Restarting confd does work. I want to avoid that and see how confd does not crash.

The link should not be the issue? I.e. if you read the /dyncfg:confdConfig/dyncfg:netconf config it is set to what is expected?

Right, reading the actual db is aligned with my links.

Prior to that, are there any related errors in the ConfD error log?

I can’t say for sure.
confderr.log.1 isn’t empty, but it doesn’t grow once this happens.
This is what I see from confd --printlog /var/confd/log/error/confderr.log.1:

2-May-2023::22:12:54.143 <0.47.0> <0.423.0> event_mgr:1479: Health check failed: [{netconf_server,
                                                                                   {'EXIT',
                                                                                    {noproc,
                                                                                     {gen_server,
                                                                                      call,
                                                                                      [netconf_server,
                                                                                       health_check,
                                                                                       infinity]}}}}]

[{event_mgr,'-health_checker/3-fun-1-',0,[{file,"event_mgr.erl"},{line,1479}]},
 {event_mgr,health_checker,3,[{file,"event_mgr.erl"},{line,1479}]},
 {proc_lib,init_p,3,[{file,"proc_lib.erl"},{line,234}]}]
2-May-2023::22:13:20.169 <0.47.0> <0.423.0> event_mgr:1479: Health check failed: [{netconf_server,
                                                                                   {'EXIT',
                                                                                    {noproc,
                                                                                     {gen_server,
                                                                                      call,
                                                                                      [netconf_server,
                                                                                       health_check,
                                                                                       infinity]}}}}]

[{event_mgr,'-health_checker/3-fun-1-',0,[{file,"event_mgr.erl"},{line,1479}]},
 {event_mgr,health_checker,3,[{file,"event_mgr.erl"},{line,1479}]},
 {proc_lib,init_p,3,[{file,"proc_lib.erl"},{line,234}]}]

The NETCONF server seems to go down before disabling NETCONF which would explain why the port is still open.
Looking at the error log that you uploaded to the Tail-f support ticket, there is a lot going on in that log before that.
The issue seems cascade from an action being called early in start phase 1 using JSON-RPC. What is that action doing that can cause an error?

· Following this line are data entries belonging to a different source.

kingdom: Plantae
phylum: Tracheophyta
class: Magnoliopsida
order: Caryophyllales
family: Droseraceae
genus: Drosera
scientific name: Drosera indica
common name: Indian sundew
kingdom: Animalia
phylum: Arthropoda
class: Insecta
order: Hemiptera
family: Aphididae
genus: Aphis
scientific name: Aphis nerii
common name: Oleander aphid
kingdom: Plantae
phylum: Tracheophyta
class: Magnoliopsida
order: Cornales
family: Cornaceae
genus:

I’m not sure. I don’t see why I would call an action when confd is on phase 1. Generally our application starts after, when confd is already running.
The confderr.log.1 I’ve attached above is from another reproduction than the one I’ve uploaded to the tailf-support site and this is the whole log, so I guess it’s cleaner reproduction.
I can reproduce again and uploaded if you want. I’m just not sure where because I don’t see here any way to upload files.

The action may originate from the ConfD JSON-RPC agent (not an application) trying to reset the loaded schema at startup, but something goes wrong.

Perhaps you want to try to find a way to work around the issue, or wait and see if someone in this forum can figure out what root cause could be.

Right.
While committing netconf/restconf enable/disable I have my webui open which do some queries and stuff on the background.

I’m not sure how I can work around - confd doesn’t close its netconf port, while it should.

As I wrote, the NETCONF server is killed (and can’t release the port from the dead) for some reason that needs to be investigated.

Right.
I just don’t understand who should investigate it.
Is it me? I do not have the confd code for checking this scenario.

You, the ConfD User Community, or ConfD support (require a subscription) can investigate.

You have the error logs etc., and the application to work with, so modifying the application YANG model, configuration, code, etc., will change the outcome. However, since no one else (ever) seems to have had this issue, you can perhaps try to align your setup with what “others” are doing.